METR tracks the maximum "task length" (for humans) of tasks that frontier AI systems can complete with 50% success. This task length is viewed as an important measure difficulty for AI systems since mid-late 2025 AI systems seem to struggle with autonomy over long time scales. So far, METR has projected an (approximately?) exponential growth in task length.
I (Cole Wyeth) expect that that this exponential will become a sigmoid in the near term, while Daniel Kokotajlo (an author of AI 2027) seems to expect exponential or super-exponential growth.
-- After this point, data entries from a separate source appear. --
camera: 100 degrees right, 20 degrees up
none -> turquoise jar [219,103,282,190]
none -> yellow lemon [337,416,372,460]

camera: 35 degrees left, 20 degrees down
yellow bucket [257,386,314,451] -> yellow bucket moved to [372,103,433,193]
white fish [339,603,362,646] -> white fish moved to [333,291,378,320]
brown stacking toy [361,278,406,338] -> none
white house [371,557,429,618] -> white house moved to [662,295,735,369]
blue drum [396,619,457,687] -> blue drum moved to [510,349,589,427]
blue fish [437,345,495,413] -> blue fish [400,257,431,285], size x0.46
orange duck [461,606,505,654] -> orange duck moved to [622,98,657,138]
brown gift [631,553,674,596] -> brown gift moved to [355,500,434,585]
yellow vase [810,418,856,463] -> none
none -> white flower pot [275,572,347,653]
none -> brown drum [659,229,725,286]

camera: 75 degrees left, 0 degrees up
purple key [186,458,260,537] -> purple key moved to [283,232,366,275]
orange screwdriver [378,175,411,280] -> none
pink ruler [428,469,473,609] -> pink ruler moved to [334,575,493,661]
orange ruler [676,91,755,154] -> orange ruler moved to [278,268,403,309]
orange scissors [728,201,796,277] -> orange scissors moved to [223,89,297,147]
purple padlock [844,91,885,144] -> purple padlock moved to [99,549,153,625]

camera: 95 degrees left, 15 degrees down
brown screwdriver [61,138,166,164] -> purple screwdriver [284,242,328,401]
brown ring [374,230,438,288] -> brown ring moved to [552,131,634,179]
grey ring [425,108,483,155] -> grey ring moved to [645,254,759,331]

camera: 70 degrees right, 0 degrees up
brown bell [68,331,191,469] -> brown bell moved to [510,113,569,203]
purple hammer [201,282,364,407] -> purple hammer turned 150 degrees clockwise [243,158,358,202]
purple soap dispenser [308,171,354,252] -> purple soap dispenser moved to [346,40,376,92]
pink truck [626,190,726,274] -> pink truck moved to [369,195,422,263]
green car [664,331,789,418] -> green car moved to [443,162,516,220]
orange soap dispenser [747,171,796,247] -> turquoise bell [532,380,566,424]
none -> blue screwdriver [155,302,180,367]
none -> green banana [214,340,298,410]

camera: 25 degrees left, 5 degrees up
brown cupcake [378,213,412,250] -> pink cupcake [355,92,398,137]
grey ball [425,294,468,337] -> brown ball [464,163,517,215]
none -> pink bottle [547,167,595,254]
We placed a related 250 USD bet here: https://www.lesswrong.com/posts/cxuzALcmucCndYv4a/daniel-kokotajlo-s-shortform?commentId=gvRoTZuKZKGhbiEWA
I will attempt to interpret any reasonable ambiguities in the above terms in Kokotajlo's favor - as follows:
Kokotajlo wins if METR's frontier 50% task length is greater than or equal to 8 hours for any model which finishes training by March 31st 2027, whether or not that model is publicly available at that time. Unless it looks close I'll resolve the market (and the bet) 2 or 3 months later - open to changing this if Kokotajlo thinks it is too quick.
Even if the bet resolves early, I am not bound to pay Kokotajlo until March 2027 (otherwise the bet is not truly 50:50), though I may pay early for convenience at my discretion. However, if Kokotajlo wins I will immediately resolve this market.